In biblical terms, the “heart” includes not only our emotions and desires but our thinking and choosing as well. The heart stands for everything that makes up the internal motor that drives what we do and say. I recently heard someone describe the workings of the inner man like this: “What the heart desires, the will chooses, and the mind justifies.” That’s true—but biblically speaking, these are all actions of the heart. The affections of the heart direct the choices of the heart, and the mind of the heart fabricates “reasons.” And all of it is bent and warped by sin.
Dr.
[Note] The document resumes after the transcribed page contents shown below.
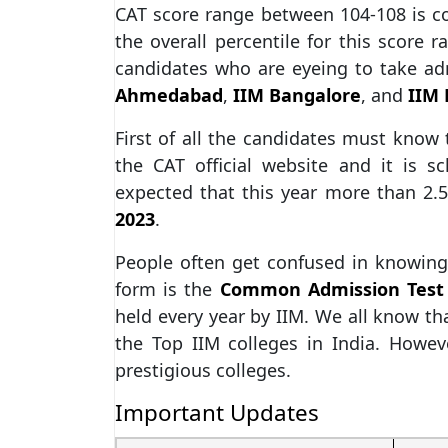
CAT score range between 104-108 is c
the overall percentile for this score r
candidates who are eyeing to take ad
Ahmedabad
,
IIM Bangalore
, and
IIM
First of all the candidates must know
the CAT official website and it is 
expected that this year more than 2.5
2023
.
People often get confused in knowing 
form is the
Common Admission Test
held every year by IIM. We all know tha
the Top IIM colleges in India. Howev
prestigious colleges.
Important Updates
A. Craig Troxel helpfully talks about the brain as hardware and the heart as software. The hardware is clearly engaged in our speaking and doing (though it doesn’t always appear to be). But it’s all driven by the software, by the heart. And that is where the problem lies. Every naturally conceived man and woman in human history is infected with this guilt-inducing, death-bearing heart virus (Rom. 3:9–20). We can neither fully understand it (Jer. 17:9) nor fix it (Jer. 13:23). Both the sin within and every single vile word and act it spawns are “liable to the hell of fire” (Matt. 5:22).
The severity of the human sin problem is impossible to overstate. “If then the light in you is darkness, how great is the darkness!” (Matt. 6:23). If the source of every external transgression is an inner irreparable evil condition, then how can we be saved? How shall we escape the wrath that is to come?
The beauty of a correct understanding of sin is that it destroys every hope of self-salvation. I simply can’t fix or atone for the sin that dwells in me. My one and only hope is the atoning blood, imputed merit, and transforming power of Jesus.